------ Texte proposé
C’est un général au nom célèbre qui écrit cette lettre au commandant de Tombouctou.

« Je n’ai jamais cessé de penser à ce temps-là. Ah ! mon Soudan ! Qu’est devenue ma petite case près du fort Bonnier ? Où est ma mousso ? mon fils ? Il était si gracieux ! Il portait le nom de Robert. Il est un homme maintenant. Où est-il ? Je dois vous dire que j’ai toujours interrogé les camarades qui revenaient de là-bas ! Ils ne savaient rien de lui. Sa mère se nommait Aïssa, du village de Kabara. Son grand-père était un laptot. Je vous serais infiniment reconnaissant… »

Les métis !

Autre lettre d’un autre général :

« Vous vous souvenez qu’en 1904 j’ai enterré au cimetière de M…, près du fort, un enfant. Sur sa tombe, j’ai mis seulement : Henri ! Si le sable n’a tout recouvert, pourriez-vous… »

Robert tout court. Henri tout court. André tout court. Le calendrier y passa tout entier depuis longtemps et plusieurs fois !

Les métis ! Les mulots !

Les tout-petits tétent leur négresse de mère.

Le père est là ou n’y est pas. C’est un fonctionnaire, un commerçant, un officier ; c’est un passant. S’il est là, ce ne sera pas pour longtemps. S’il est absent, ce sera sans doute pour toujours. L’enfant grandira dans la case, la maman nègre étant retournée chez les parents. Le reste du village le regardera comme un paria, se demandant pourquoi ce téte-lait mangera plus tard leur mil. Aucune raison sociale n’interviendra dans ce jugement sommaire. La dépréciation sera instinctive, ni blanc ni noir, alors rien du tout ! La maman se remariera avec un Mandingue. Ses petits frères, eux, auront une race, une famille, une patrie : ils seront noirs. Le mulot sera mulot. Il n’aura pas de nom, pas de base, pas de sol à lui où poser ses pieds. Jusqu’au sein qu’il suce qui n’est qu’un cinquante pour cent de lui-même. Il passera sa vie à chercher sa seconde moitié. Quand on les voit, jeunes enfants, ils n’ont pas l’air d’aplomb ; ils penchent tantôt d’un côté, tantôt de l’autre. Ce sont les laissés pour compte d’un tailleur trop pressé. Ceux qui les recueilleront n’oublieront jamais qu’ils n’ont pas été faits sur mesure. Ils flottent.
------------
--- Travail à faire ---
Restituez à l'identique l'extrait du texte proposé qui débute aux mots « Autre lettre d’un » et s'achève après « et plusieurs fois ! ».
------ Données brutes
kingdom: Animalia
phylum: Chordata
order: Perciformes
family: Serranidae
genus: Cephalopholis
------------
--- Exercice corrigé ---
Autre lettre d’un autre général :

« Vous vous souvenez qu’en 1904 j’ai enterré au cimetière de M…, près du fort, un enfant. Sur sa tombe, j’ai mis seulement : Henri ! Si le sable n’a tout recouvert, pourriez-vous… »

Robert tout court. Henri tout court. André tout court. Le calendrier y passa tout entier depuis longtemps et plusieurs fois !